Ignoring Starting Yields—Nabbing This “Usual Suspect” in Poor Investment Outcomes

Key Points

  • Using historical returns to forecast the future is one of the most common shortcuts in financial planning.
  • Investment advisors who use only past returns to forecast future returns may well be creating unrealistic expectations and poor investment outcomes for their clients.
  • Our online Asset Allocation Interactive, which uses starting yields to forecast future long-term returns, gives advisors a rich toolkit with which to construct portfolios most likely to achieve their clients’ financial goals.


Starting conditions matter. Today’s investment yields impact future realized returns. But many still rely on past returns to estimate future returns. Our online Asset Allocation Interactive tool gives you the information you need to look ahead, not just back.

Introduction
The sizeable assets financial advisors oversee are more than just market positions to be managed, and sources of fees to be earned, but exist to meet clients’ future spending needs linked to a personal hope or dream, such as a secure retirement, college education, second home on the lake, or difference-making philanthropic endeavor. The investment advisor’s job is to help clients understand the feasibility of their financial goals and maximize their clients’ probability of achieving them. Of course, the activities associated with such a seemingly straightforward mission are countless. There are only so many hours in the day. Where do advisors get the best advisory bang for the client buck? Conversely, where are advisors missing the mark, spending time and effort with little incremental net benefit to client outcomes?

This is the first article in a series designed to address specific investment advisor activities most likely to lead to successful investment outcomes for clients, which also happen to be the most productive outcomes for advisors—a win–win situation. Research Affiliates has built, and can offer to advisors, a suite of tools powered by our research insights and which are publicly available on our website. This article, which references the practical application of our online tools, emphasizes how to set reasonable expectations for capital market returns. In other words, what’s the likely long-term return for an individual investor’s normal portfolio? Thanks for reading!

Poor long-horizon investment outcomes invariably can be blamed on a handful of “usual suspects”: high fees and expenses; ignoring rebalancing opportunities; performance chasing; lack of diversification; and improper expectations. Rarely do these usual suspects operate as lone wolves. They typically travel together.
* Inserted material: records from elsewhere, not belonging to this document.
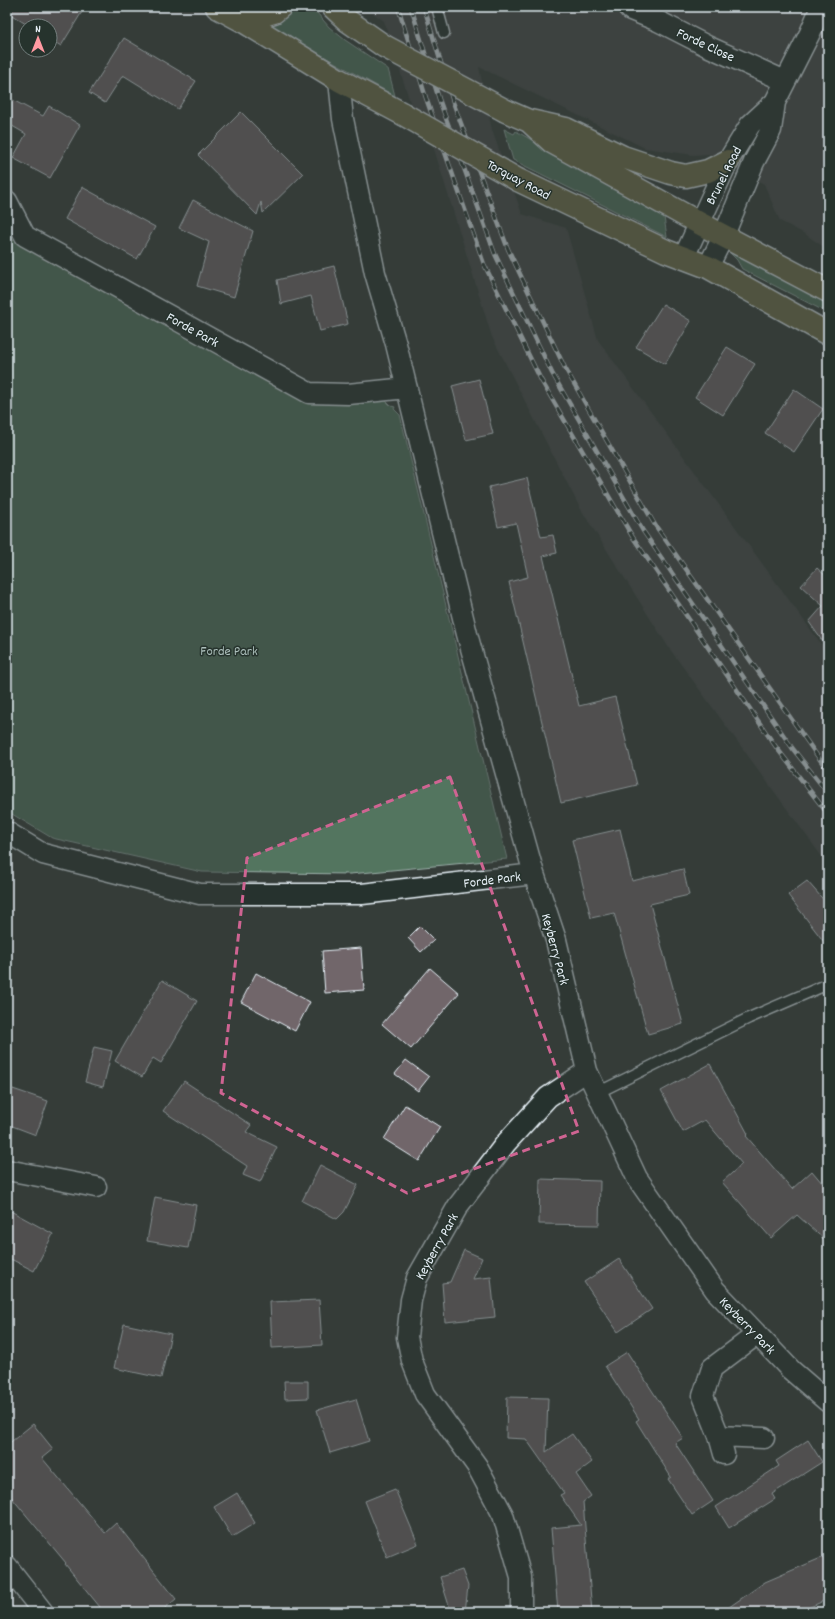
<svg xmlns="http://www.w3.org/2000/svg" width="835" height="1619" viewBox="0 0 835 1619" font-family="Dekko,sans-serif">
<style>
.built{fill:#474948}
.green{fill:#53745f;stroke:#9eb2ac}
.building{fill:#71666b;stroke:#e8f1f8}
.lines{fill:none;stroke-linecap:round;stroke-linejoin:round}
.lane-casing{stroke:#e8f1f8;stroke-width:13}
.street-casing{stroke:#e8f1f8;stroke-width:23}
.primary-casing{stroke:#e8f1f8;stroke-width:25}
.lane{stroke:#26332d;stroke-width:10}
.street{stroke:#26332d;stroke-width:20}
.primary{stroke:#726f4a;stroke-width:22}
.rail-casing{stroke:#e8f1f8;stroke-width:4.5}
.rail{stroke:#26332d;stroke-width:3;stroke-dasharray:9;stroke-linecap:butt}
.primary-bridge-casing{stroke:#e8f1f8;stroke-width:25;stroke-linecap:butt}
.primary-bridge{stroke:#726f4a;stroke-width:22}
.marked{fill:none;stroke:#cf6492;stroke-width:3;stroke-dasharray:8 5;stroke-linejoin:round}
.labels{text-anchor:middle;stroke-width:3;stroke-linejoin:round;paint-order:stroke}
.street-label{font-size:14px;fill:#e8f1f8;stroke:#26332d}
.park-label{font-size:14px;fill:#acbfbb;stroke:#26332d}
</style>
<rect width="100%" height="100%" fill="#353d39"/>
<filter id="ink" filterUnits="userSpaceOnUse"><feTurbulence type="fractalNoise" baseFrequency=".025" numOctaves="2"/><feDisplacementMap in="SourceGraphic" scale="8" xChannelSelector="R" yChannelSelector="G"/><feConvolveMatrix kernelMatrix="1 2 1 2 8 2 1 2 1" color-interpolation-filters="sRGB"/></filter>
<g filter="url(#ink)">
<path class="built" d="M 364,7 L 828,7 L 828,250 L 805,234 L 780,221 L 764,184 L 709,154 L 693,155 L 645,148 L 479,67 L 492,130 L 522,214 L 566,228 L 598,340 L 828,653 L 828,865 L 669,648 L 580,508 L 492,337 L 434,149 L 411,105 L 384,21 Z"/>
<path class="green" d="M 291,7 L 312,7 L 329,27 L 345,40 L 388,69 L 395,96 L 307,47 L 269,24 Z
M 504,129 L 514,134 L 516,131 L 664,217 L 667,237 L 513,160 Z
M 7,232 L 13,240 L 286,390 L 382,397 L 391,406 L 395,407 L 394,409 L 400,415 L 507,859 L 350,874 L 202,872 L 52,838 L 7,811 Z
M 729,248 L 828,296 L 828,313 L 742,269 L 737,260 L 729,252 Z"/>
<path class="building" d="M 7,7 L 85,7 L 61,46 L 50,39 L 50,26 L 29,26 L 7,12 Z
M 124,38 L 196,81 L 178,109 L 123,75 L 105,103 L 89,93 Z
M 7,97 L 43,116 L 49,106 L 80,125 L 50,178 L 13,158 L 26,134 L 7,123 Z
M 241,112 L 303,174 L 263,213 L 261,202 L 257,215 L 198,155 Z
M 82,187 L 155,227 L 137,259 L 65,219 Z
M 193,200 L 253,231 L 234,297 L 197,286 L 209,242 L 179,228 Z
M 334,266 L 348,324 L 320,331 L 311,296 L 281,304 L 277,280 Z
M 663,304 L 691,321 L 665,364 L 636,347 Z
M 727,347 L 755,364 L 723,415 L 695,397 Z
M 479,379 L 493,434 L 466,440 L 452,386 Z
M 794,389 L 823,409 L 794,452 L 765,433 Z
M 527,478 L 541,537 L 553,535 L 557,553 L 543,556 L 579,706 L 615,697 L 637,785 L 561,803 L 509,582 L 528,577 L 516,523 L 498,527 L 489,487 Z
M 817,568 L 828,578 L 828,649 L 809,622 L 823,606 L 801,586 Z
M 620,829 L 632,881 L 683,869 L 689,895 L 650,904 L 683,1024 L 648,1034 L 614,913 L 591,918 L 572,840 Z
M 807,881 L 828,905 L 828,947 L 788,895 Z
M 420,926 L 434,940 L 421,952 L 408,938 Z
M 361,948 L 364,990 L 325,993 L 322,951 Z
M 430,968 L 459,993 L 411,1049 L 382,1024 Z
M 256,973 L 310,1002 L 295,1031 L 241,1002 Z
M 162,980 L 197,1001 L 161,1063 L 153,1058 L 142,1077 L 115,1061 Z
M 94,1047 L 112,1051 L 103,1087 L 85,1082 Z
M 406,1060 L 429,1077 L 418,1091 L 395,1074 Z
M 710,1064 L 748,1134 L 746,1136 L 792,1189 L 812,1171 L 828,1190 L 828,1243 L 797,1215 L 771,1238 L 722,1182 L 742,1164 L 705,1120 L 683,1132 L 661,1091 Z
M 184,1081 L 251,1125 L 246,1132 L 277,1147 L 260,1182 L 243,1175 L 247,1166 L 163,1111 Z
M 7,1087 L 48,1101 L 36,1135 L 7,1124 Z
M 405,1105 L 440,1127 L 419,1161 L 384,1139 Z
M 320,1165 L 358,1185 L 344,1212 L 337,1219 L 302,1201 Z
M 540,1179 L 600,1181 L 599,1225 L 539,1224 Z
M 155,1197 L 196,1205 L 188,1248 L 147,1241 Z
M 7,1209 L 53,1234 L 34,1271 L 7,1257 Z
M 464,1250 L 482,1258 L 473,1279 L 491,1277 L 495,1317 L 445,1322 L 442,1283 L 450,1282 Z
M 619,1259 L 652,1309 L 618,1332 L 584,1282 Z
M 319,1300 L 322,1345 L 272,1348 L 270,1302 Z
M 124,1324 L 171,1334 L 161,1378 L 114,1368 Z
M 627,1352 L 683,1438 L 675,1443 L 713,1501 L 692,1515 L 668,1479 L 671,1477 L 636,1421 L 639,1419 L 605,1366 Z
M 284,1381 L 308,1381 L 308,1398 L 285,1399 Z
M 507,1397 L 548,1398 L 546,1452 L 572,1434 L 592,1462 L 576,1474 L 591,1496 L 583,1502 L 592,1612 L 558,1612 L 551,1528 L 581,1525 L 560,1495 L 564,1493 L 526,1439 L 506,1438 Z
M 356,1399 L 369,1441 L 330,1453 L 317,1410 Z
M 33,1424 L 53,1449 L 42,1458 L 105,1533 L 116,1523 L 176,1599 L 160,1612 L 104,1612 L 65,1564 L 66,1563 L 7,1492 L 7,1445 Z
M 808,1440 L 822,1462 L 772,1494 L 775,1499 L 729,1528 L 716,1507 L 779,1466 L 776,1461 Z
M 395,1489 L 418,1544 L 387,1557 L 365,1501 Z
M 237,1493 L 255,1523 L 232,1537 L 214,1507 Z
M 828,1555 L 828,1599 L 799,1612 L 722,1612 L 765,1582 Z
M 462,1570 L 468,1586 L 465,1612 L 451,1612 L 440,1577 Z"/>
<g class="lines">
<defs>
<path id="lane" d="M 437,7 L 444,33
M 597,1093 L 749,1018 L 828,984"/>
<path id="street" d="M 628,7 L 631,10 L 658,21 L 707,46 L 785,81
M 7,201 L 25,236 L 309,393 L 348,394 L 407,388
M 684,257 L 728,161 L 750,125 L 775,102
M 708,267 L 724,235 L 754,162 L 771,130 L 775,102 L 810,33 L 821,7
M 7,832 L 43,854 L 200,894 L 362,894 L 534,874 L 467,634 L 396,344 L 375,273 L 343,119 L 339,80
M 534,874 L 556,940 L 587,1071 L 637,1178 L 715,1290 L 791,1370 L 828,1402
M 7,1170 L 96,1187
M 719,1436 L 764,1438
M 724,1454 L 719,1436 L 703,1396 L 712,1368 L 756,1335
M 7,1566 L 43,1612
M 521,1612 L 521,1577 L 503,1515 L 477,1466 L 425,1394 L 412,1361 L 407,1337 L 411,1300 L 417,1278 L 458,1206 L 506,1143 L 548,1097 L 587,1071"/>
<path id="primary" d="M 217,7 L 243,21 L 339,80 L 403,114
M 333,7 L 348,21 L 384,46
M 243,21 L 274,12 L 280,7
M 506,111 L 529,121 L 552,142 L 699,223 L 828,291
M 530,121 L 566,129 L 623,157 L 671,173 L 686,176 L 708,171 L 728,161
M 518,180 L 666,251 L 708,267 L 828,334"/>
</defs>
<use href="#lane" class="lane-casing"/>
<use href="#street" class="street-casing"/>
<use href="#primary" class="primary-casing"/>
<use href="#lane" class="lane"/>
<use href="#street" class="street"/>
<use href="#primary" class="primary"/>
<defs>
<path id="rail" d="M 398,7 L 426,98 L 484,264 L 541,380 L 632,536 L 776,747 L 828,814
M 411,7 L 439,99 L 495,254 L 552,373 L 643,531 L 793,749 L 828,793
M 424,7 L 453,102 L 508,249 L 565,368 L 655,525 L 828,771"/>
</defs>
<use href="#rail" class="rail-casing"/>
<use href="#rail" class="rail"/>
<defs>
<path id="primary-bridge" d="M 384,46 L 506,111
M 403,114 L 518,180"/>
</defs>
<use href="#primary-bridge" class="primary-bridge-casing"/>
<use href="#primary-bridge" class="primary-bridge"/>
</g>
</g>
<path d="M0 0H835V1619H0ZM 450,777 L 579,1131 L 407,1193 L 221,1093 L 247,858 Z" fill="#353d39" fill-opacity=".55" fill-rule="evenodd"/>
<path class="marked" d="M 450,777 L 579,1131 L 407,1193 L 221,1093 L 247,858 Z"/>
<g class="labels">
<g class="street-label">
<text transform="translate(706 44) rotate(25)" y="5">Forde Close</text>
<text transform="translate(723 175) rotate(-63)" y="5">Brunel Road</text>
<text transform="translate(519 179) rotate(28)" y="5">Torquay Road</text>
<text transform="translate(193 329) rotate(29)" y="5">Forde Park</text>
<text transform="translate(492 879) rotate(-7)" y="5">Forde Park</text>
<text transform="translate(556 949) rotate(75)" y="5">Keyberry Park</text>
<text transform="translate(436 1246) rotate(-61)" y="5">Keyberry Park</text>
<text transform="translate(748 1325) rotate(46)" y="5">Keyberry Park</text>
</g>
<g class="park-label">
<text x="229" y="655">Forde Park</text>
</g>
</g>
<rect width="835" height="1619" fill="none" stroke="#26332d" stroke-width="24"/>
<rect x="12" y="12" width="811" height="1595" fill="none" stroke="#e8f1f8" stroke-width="1.5" filter="url(#ink)"/>
<g transform="translate(38 38)"><circle r="19" fill="#26332d" stroke="#747f7e"/>
<path d="M0-3L7 15L0 10L-7 15Z" fill="#ff9aa2"/>
<text y="-6" font-size="11" font-weight="bold" text-anchor="middle" fill="#e8f1f8">N</text>
</g>
</svg>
The optimist in us believes that—slowly but surely—times are getting tougher for these culprits. Expense ratios are coming down; no doubt helped substantially by more wide-scale adoption of passive equity investing. Similarly, smart beta is on the march, a more effective means of capturing long-term excess returns than traditional active equity management. Investors are also becoming more aware of the softer, hidden costs of trading and market impact expenses (Chow et al., 2017). Automated rebalancing is now commonplace. Kinnel (2017) and others have shown how fund investors can be on the wrong side of mean reversion by chasing performance. And accessing diversifying assets has never been easier than it is today with the growth of reasonably priced mutual funds and exchange-traded funds (ETFs) offering investment opportunities ranging from emerging-market currencies to commodities to bank loans.

But what about the last suspect: setting improper return expectations? This culprit hasn’t received as much attention as the others, reminding us of a favorite all-time film, 1995’s The Usual Suspects. In the movie, a customs agent, Dave Cujan, tries to figure out which of five criminals is responsible for a drug deal gone bad on a ship docked in San Pedro Bay. Agent Cujan interviews the sole survivor of the crime, Verbal Kint (played by Kevin Spacey), who is intent on pinning the blame on one of the other suspects. Nobody at the police station suspects Verbal Kint, who has a palsied arm and foot—in their view, an unlikely suspect—was responsible. But the ending (spoiler alert!) reveals that not only is Verbal responsible, he is actually Keyser Söze, the “world’s most notorious” criminal. Of course by then, Kint, er Söze, had walked out of the interrogation uncharged, never to be seen again. The movie ends with a quote from Söze: “The greatest trick the devil ever pulled was convincing the world he didn’t exist.”

As we survey the range of long-term return forecasts in the industry, we are shocked to see so many—including some (deservingly) well-respected asset managers—seemingly ignoring today’s low yields (and their downward pressure on future returns). Instead, many continue to use historical returns to forecast the future, one of the most common shortcuts in financial planning, and one we believe will not serve investors or advisors well.

How can advisors avoid this dangerous and common practice? Research Affiliates’ Asset Allocation Interactive tool illustrates the likely sources of future returns and provides an easily accessible way for proactive, client-oriented advisors to educate clients on probable future financial outcomes. In a subsequent article, we will show how the allocations in today’s normal portfolio can be shifted to offer more attractive long-term risk-adjusted returns.